09 July 2007

Two dead following Kosovo clashes - police

Reuters, 11 Feb 2007 11:17:14 GMT (Adds details)

 

PRISTINA, Serbia, Feb 11 (Reuters) - Two people died overnight of injuries sustained in clashes in Kosovo on Saturday between police and ethnic Albanian protesters, U.N. police said.

 

They were among four people seriously wounded when United Nations and Kosovo police used tear gas and rubber bullets to disperse hundreds of Albanians protesting a U.N. plan they say falls short of full independence for the Serbian province.

 

Police opened fire when protesters tried to break through a barricade around parliament in the capital Pristina.

 

"It is totally regrettable that two lives were lost as a result of wanton breach of security at the government buildings," the head of U.N. police in Kosovo, Stephen Curtis, said in a statement on Sunday.

 

"The demonstrators at the government buildings compelled the police to take defensive measures to restore order," he said.

 

The violence on Saturday underscored Western fears of mass unrest if a decision on the Albanian majority's demand for independence does not come soon.

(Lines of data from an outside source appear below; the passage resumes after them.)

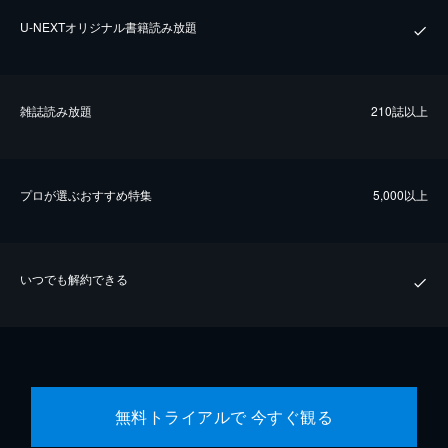
U-NEXTオリジナル書籍読み放題
雑誌読み放題
210誌以上
プロが選ぶおすすめ特集
5,000以上
いつでも解約できる
無料トライアルで 今すぐ観る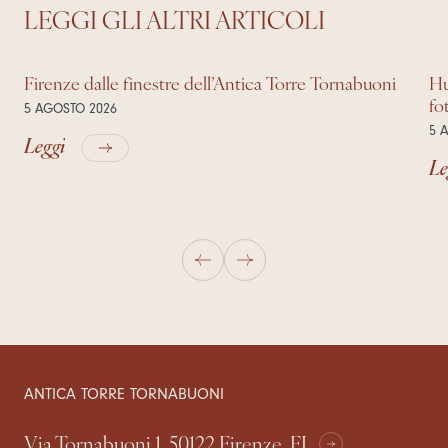
LEGGI GLI ALTRI ARTICOLI
Firenze dalle finestre dell’Antica Torre Tornabuoni
Hu
fo
5 AGOSTO 2026
5 
Leggi
Le
ANTICA TORRE TORNABUONI
Via Tornabuoni 1, 50122 Firenze, FI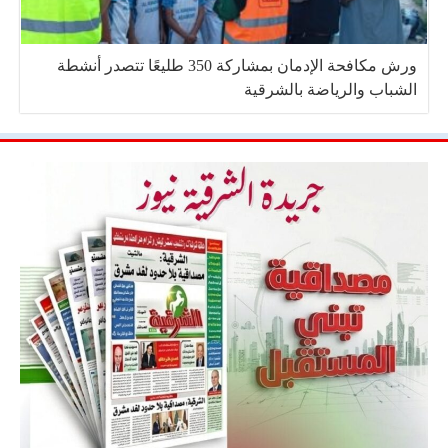
ورش مكافحة الإدمان بمشاركة 350 طليعًا تتصدر أنشطة
الشباب والرياضة بالشرقية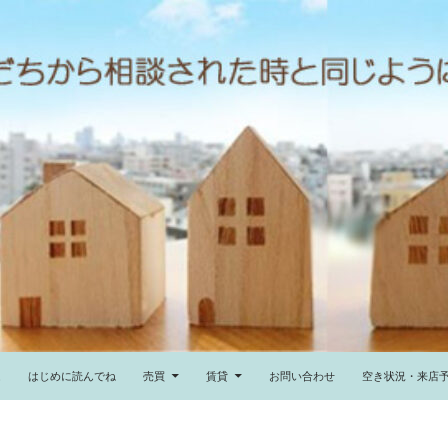
ム
はじめに読んでね
売買
賃貸
お問い合わせ
空き状況・来店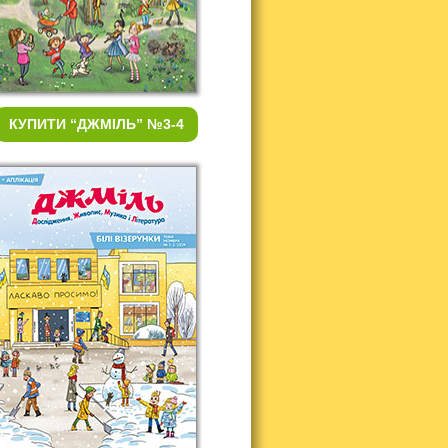
КУПИТИ
“ДЖМІЛЬ” №3-4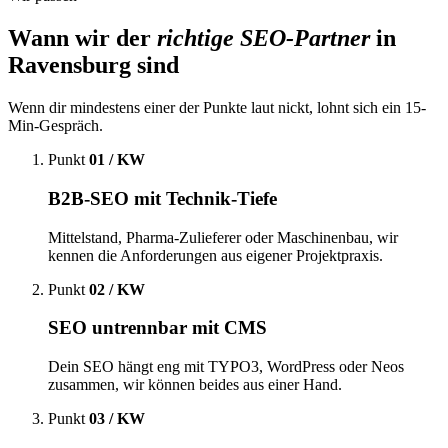
Wann wir der
richtige SEO-Partner
in
Ravensburg sind
Wenn dir mindestens einer der Punkte laut nickt, lohnt sich ein 15-
Min-Gespräch.
Punkt
01 / KW
B2B-SEO mit Technik-Tiefe
Mittelstand, Pharma-Zulieferer oder Maschinenbau, wir
kennen die Anforderungen aus eigener Projektpraxis.
Punkt
02 / KW
SEO untrennbar mit CMS
Dein SEO hängt eng mit TYPO3, WordPress oder Neos
zusammen, wir können beides aus einer Hand.
Punkt
03 / KW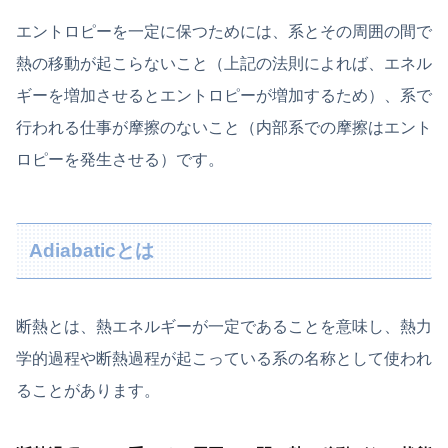
エントロピーを一定に保つためには、系とその周囲の間で
熱の移動が起こらないこと（上記の法則によれば、エネル
ギーを増加させるとエントロピーが増加するため）、系で
行われる仕事が摩擦のないこと（内部系での摩擦はエント
ロピーを発生させる）です。
Adiabaticとは
断熱とは、熱エネルギーが一定であることを意味し、熱力
学的過程や断熱過程が起こっている系の名称として使われ
ることがあります。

Fifteen people were arrested.

 

A U.N. plan unveiled this month would, if adopted by the U.N. Security Council, set the territory on the path to statehood, eight years after NATO bombs drove out Serb forces and the United Nations took control.

 

But some among Kosovo's 90-percent ethnic Albanian majority are angry at the plan's provisions for a powerful European overseer and self-government for the 100,000 remaining Serbs.

 

The protesters called for an independence referendum and rejected talks with Serbia, which in 1998-99 killed 10,000 Albanians and expelled 800,000 in a two-year war with rebels.

 

Serbia opposes the amputation of its medieval heartland, but the Albanians living there reject any return to Serb rule and are impatient to end eight years of U.N.-imposed limbo.

 

Washington and the European Union back the blueprint drafted by former Finnish president Martti Ahtisaari. Russia says it will not support any solution rejected by Belgrade.

 

Ahtisaari has invited Serbia and the Kosovo Albanians to a final round of talks in Vienna from Feb. 21. He hopes to present the plan to the U.N. Security Council in late March.